“Whilst there are no express errors in the sentencing remarks of [Magistrate Matthews], it is difficult to understand, with the greatest respect to the learned magistrate, how a sentence of immediate imprisonment could have been reached,” she said.
“In my view, while I do not consider that a pecuniary penalty was open given the seriousness of the appellant’s conduct, options other than immediate imprisonment, including a suspended sentence or partially suspended sentence, were clearly both open and appropriate in all of the circumstances.
“In those circumstances, I consider a sentence of immediate imprisonment of 6 months and 1 day should not have been imposed.”
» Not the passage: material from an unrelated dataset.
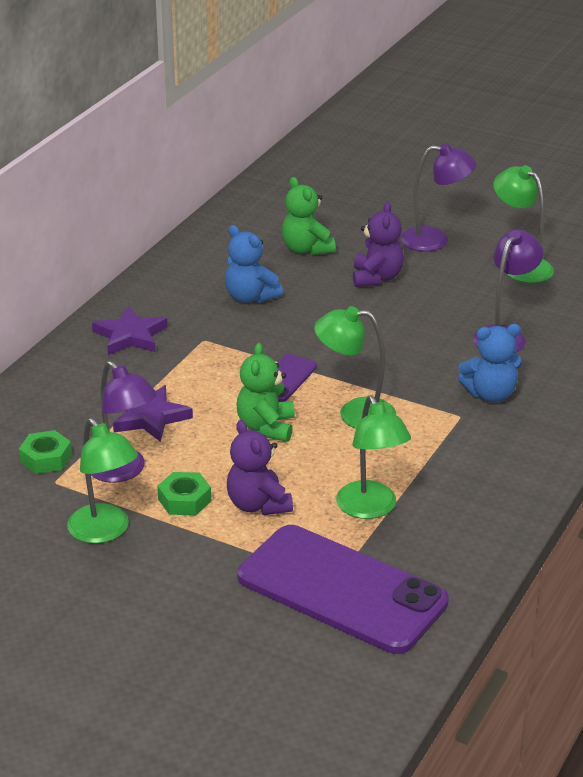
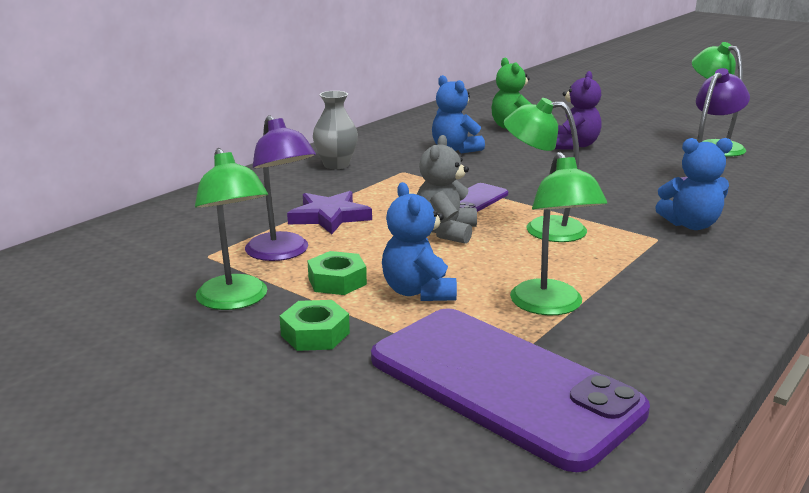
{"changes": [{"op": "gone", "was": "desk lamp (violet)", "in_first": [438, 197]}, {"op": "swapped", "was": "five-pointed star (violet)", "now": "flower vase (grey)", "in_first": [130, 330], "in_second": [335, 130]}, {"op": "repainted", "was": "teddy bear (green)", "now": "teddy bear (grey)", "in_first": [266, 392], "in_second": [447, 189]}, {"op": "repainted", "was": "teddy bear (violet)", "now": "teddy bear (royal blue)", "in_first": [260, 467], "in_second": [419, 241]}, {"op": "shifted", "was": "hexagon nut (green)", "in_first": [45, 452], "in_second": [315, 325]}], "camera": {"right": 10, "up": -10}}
Vander Sanden snuck into WA in early August after hitching a ride with a truck driver she met at a Mildura roadhouse.
She hid in a car inside the truck as it passed through the border checkpoint, and was then dropped at a petrol station to be collected by a friend.
She then “shacked up” with the friend at his Scarborough unit and ignored police’s attempts to contact her to establish her whereabouts after she failed to arrive in Perth by plane on August 11, as expected.
Her lawyers argued she should have received a fine while state prosecutors pushed for jail time.
The maximum penalty for failing to comply with a direction under the Emergency Management Act is a $50,000 fine or 12 months imprisonment.
Vander Sanden spent three weeks at Bandyup Women’s Prison prior to her appeal.
More than 100 West Australians have been charged with the offence, with most already dealt with through the courts receiving a fine.